In the chapter titled "Puget Sound and British Columbia," on what steamer did the writer leave San Francisco, and in what month and year?

DOCUMENT EXTRACT:
== == ==

Part I

_The Trip of 1879_





Chapter I

Puget Sound and British Columbia



After eleven years of study and exploration in the Sierra Nevada of

California and the mountain-ranges of the Great Basin, studying in

particular their glaciers, forests, and wild life, above all their

ancient glaciers and the influence they exerted in sculpturing the

rocks over which they passed with tremendous pressure, making new

landscapes, scenery, and beauty which so mysteriously influence every

human being, and to some extent all life, I was anxious to gain some

knowledge of the regions to the northward, about Puget Sound and

Alaska. With this grand object in view I left San Francisco in May,

1879, on the steamer Dakota, without any definite plan, as with the

exception of a few of the Oregon peaks and their forests all the wild

north was new to me.


To the mountaineer a sea voyage is a grand, inspiring, restful change.

For forests and plains with their flowers and fruits we have new

scenery, new life of every sort; water hills and dales in eternal

visible motion for rock waves, types of permanence.


It was curious to note how suddenly the eager countenances of the

passengers were darkened as soon as the good ship passed through the

Golden Gate and began to heave on the waves of the open ocean. The

crowded deck was speedily deserted on account of seasickness. It seemed

strange that nearly every one afflicted should be more or less ashamed.


Next morning a strong wind was blowing, and the sea was gray and white,

with long breaking waves, across which the Dakota was racing

half-buried in spray. Very few of the passengers were on deck to enjoy

the wild scenery. Every wave seemed to be making enthusiastic, eager

haste to the shore, with long, irised tresses streaming from its tops,

some of its outer fringes borne away in scud to refresh the wind, all

the rolling, pitching, flying water exulting in the beauty of rainbow

light. Gulls and albatrosses, strong, glad life in the midst of the

stormy beauty, skimmed the waves against the wind, seemingly without

effort, oftentimes flying nearly a mile without a single wing-beat,

gracefully swaying from side to side and tracing the curves of the

briny water hills with the finest precision, now and then just grazing

the highest.

== == ==

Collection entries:
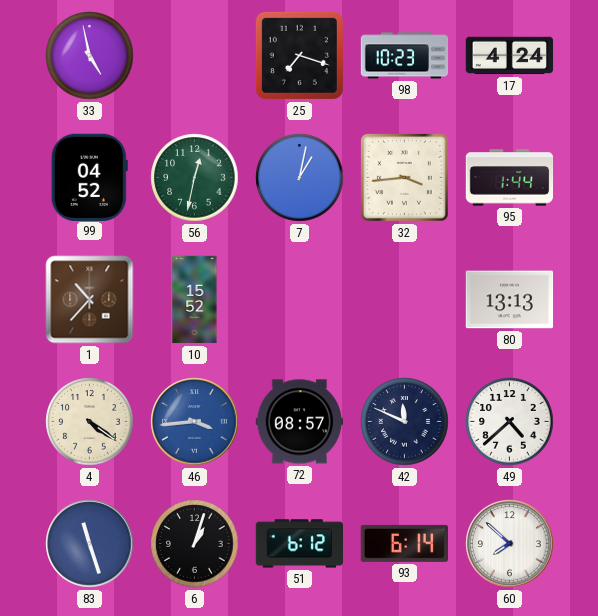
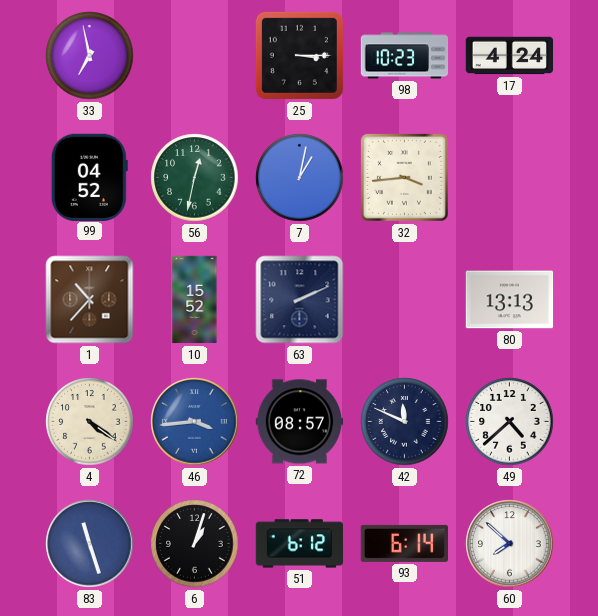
33: 4:58 -> 6:58
25: 7:18 -> 3:15
95: 1:44 -> none
63: none -> 2:11
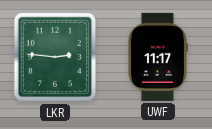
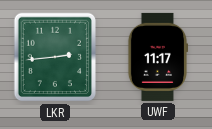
LKR: 2:46 -> 2:44
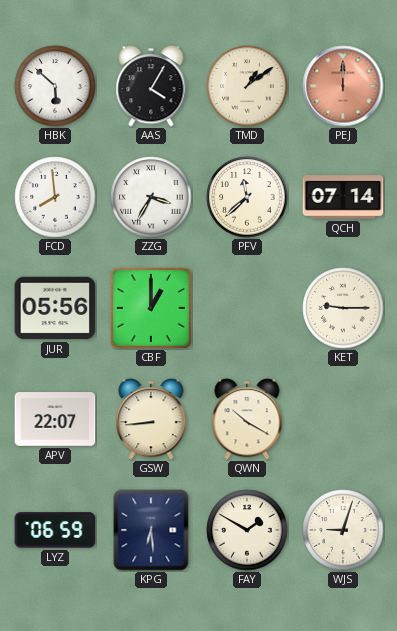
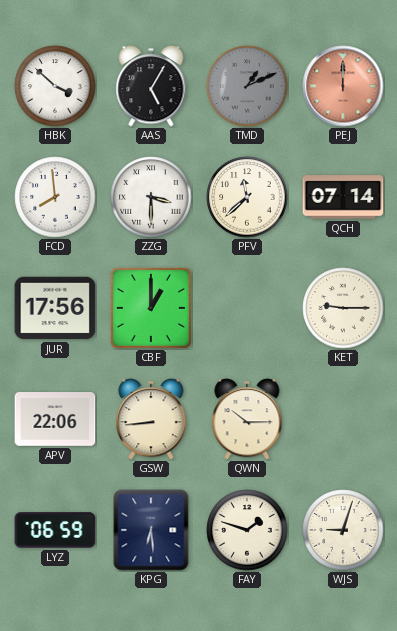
HBK: 5:52 -> 3:52
AAS: 4:05 -> 5:05
TMD: 1:09 -> 1:11
TMD dial: cream -> grey
ZZG: 3:35 -> 3:30
JUR: 05:56 -> 17:56
APV: 22:07 -> 22:06
QWN: 10:20 -> 10:15
FAY: 1:50 -> 1:48
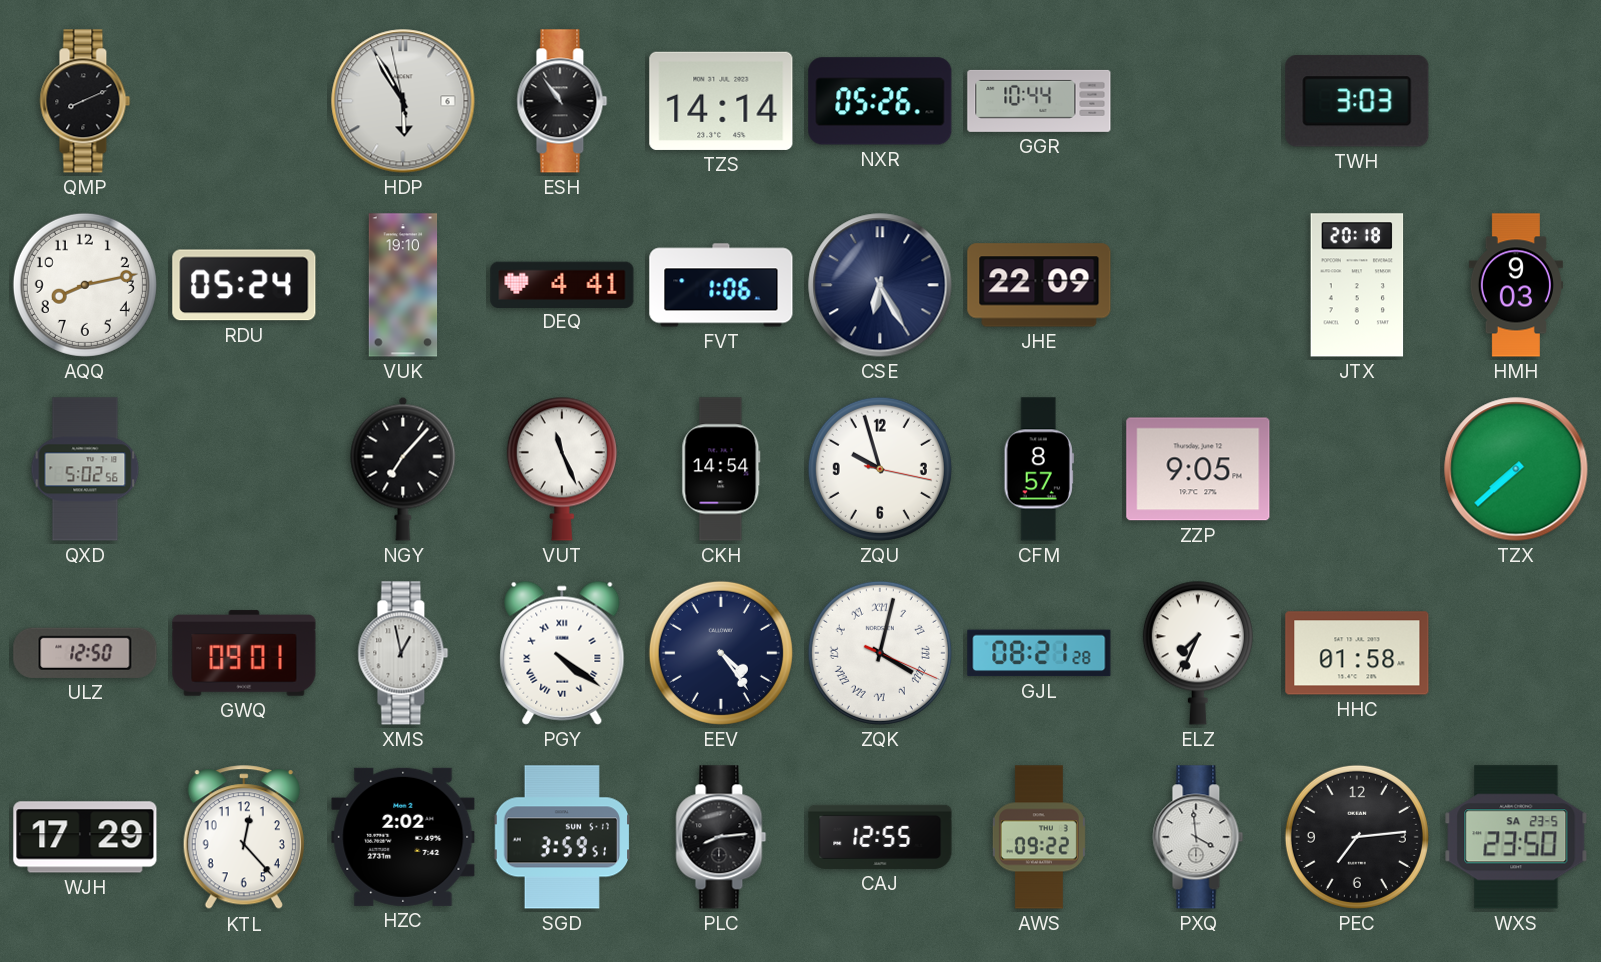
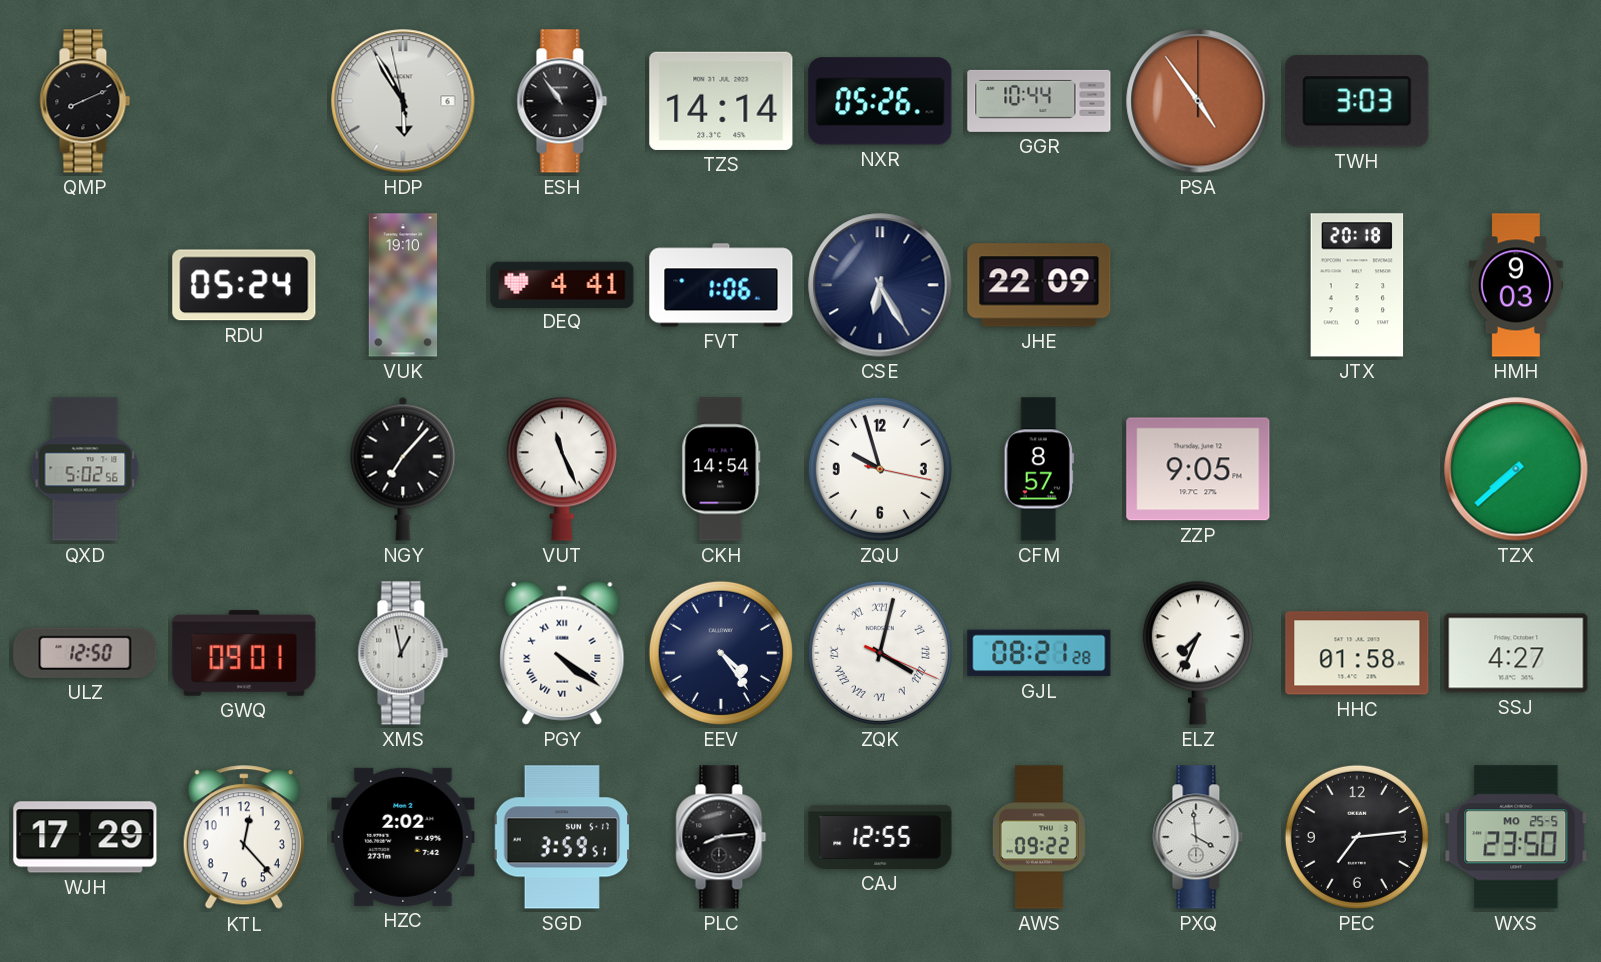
PSA: none -> 4:54
AQQ: 8:13 -> none
SSJ: none -> 4:27
WXS date: SA 23-5 -> MO 25-5
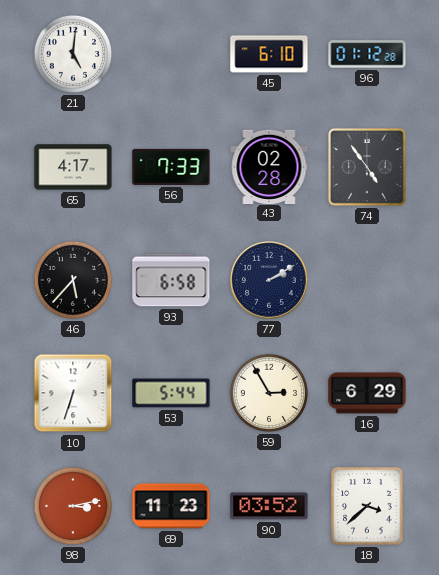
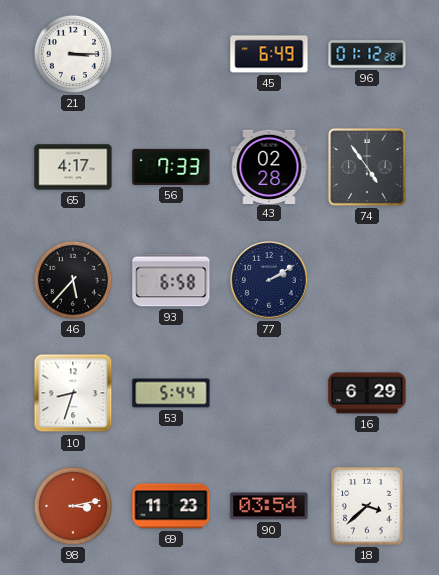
21: 5:01 -> 3:15
45: 6:10 -> 6:49
10: 6:33 -> 8:33
59: 2:55 -> none
90: 03:52 -> 03:54
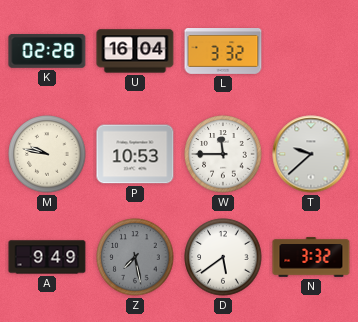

== == ==

COMPLETED EXERCISE:
The steamer Dakota, in May 1879.